Venerable is revered. Venerable means gravitas. Venerable means nobody is watching anymore, which, regrettably, is increasingly the case for the NewsHour. There was barely any notice paid to the pronouncement that the revered Gwen Ifill and Judy Woodruff would assume the co-anchor chairs.
And Sara Just is going to save it –- although she coyly is not saying how.
But what is she trying to save?
It is a completely new news ecosystem that seemed to have changed enough already the last few months and then decided it was only just getting started (a cap doffing to Al Pacino’s immortal diatribe in “Scent of a Woman”).
Just announced: Gannett is breaking the newspapers off from everything else. Why? The first Silver Line train to Gannett’s headquarters in Reston must have been carrying a magic vision of the future.
Recently announced: Tribune papers doing something similar. That mess many know about.

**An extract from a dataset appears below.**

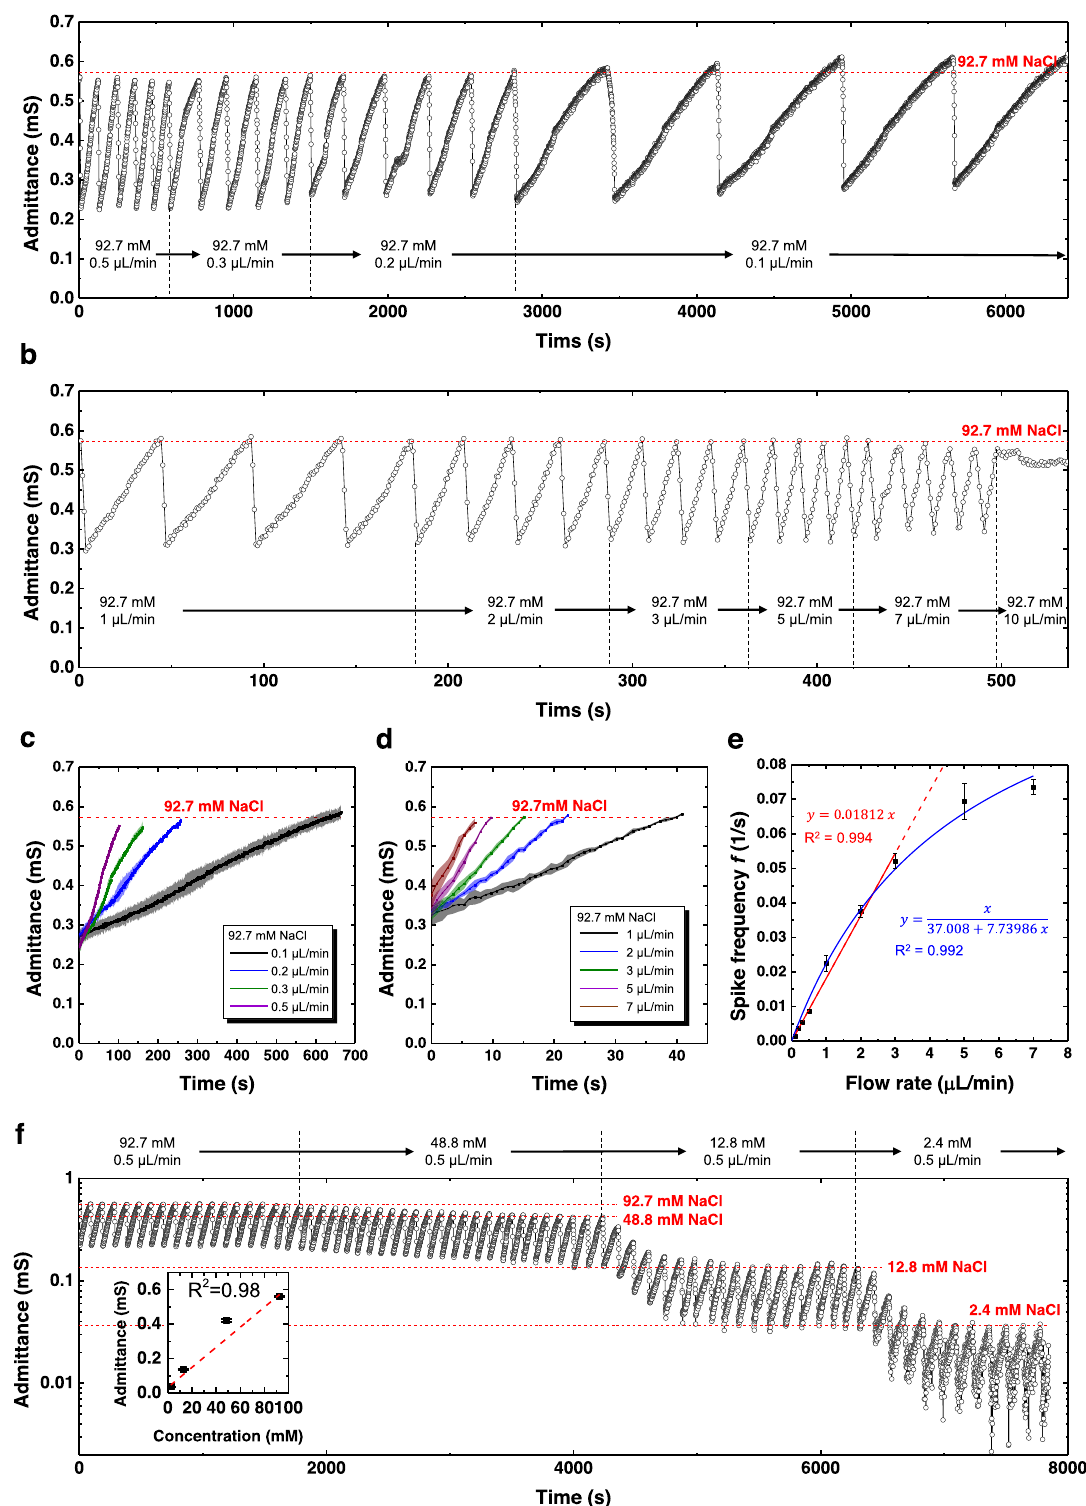
Fig. 4 | Encoding the fl ow rate and ionic conductivity into admittance spikes using the sweat VIA sensor. Continuous monitoring of the electrical admittance when the simulated sweat (92.7mM NaCl solution, which has a conductivity of 10,350 μ S/cm)experiencesachangeof fl owrate a from0.1to0.5 μ L/minand b from 1to10 μ L/min.Theaveragespikingsignalsoftheadmittancecurveateach fl owrate of c 0.1 – 0.5 μ L/min and d 1 – 10 μ L/min. e . Dependence of spike frequency on the fl owratecalculated from theadmittancecurvesin a and b .Thedatapointsfor fl ow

Previously announced: Digital First – the force that was going to drive local papers truly into the new age decided to simply shut its doors. Literally out of the blue.
Mashable/Buzzfeed – two distinctly non-general news organizations – deciding that the future is in good old-fashioned journalism and are hiring staffs.
The most venerable New York Times slitting its own wrists in a leaked internal memo saying that its digital strategy simply did not cut it.
The oddball Vice Television is beefing up to become one of the major forces in international reporting.
And yet, venerable refuses to give up. About a year ago, the venerable Columbia University’s Tow Center for Digital Journalism issued a much-promoted report called “Post Industrial Journalism.” Its authors, C.W. Anderson, Emily Bell and Clay Shirky wrote in their opening paragraph: “much of [journalism’s] future is already here and… there is no such thing as the news industry anymore.”
Could they have been more wrong? Once more an incident of venerable over-thinking its own importance.
So, what does Sara have up her sleeve? Nothing short of rejuvenating the term “venerable.” If she succeeds, she will offer a road map for all media trapped by its own history. If she doesn’t, well, don’t let anyone call you “venerable.”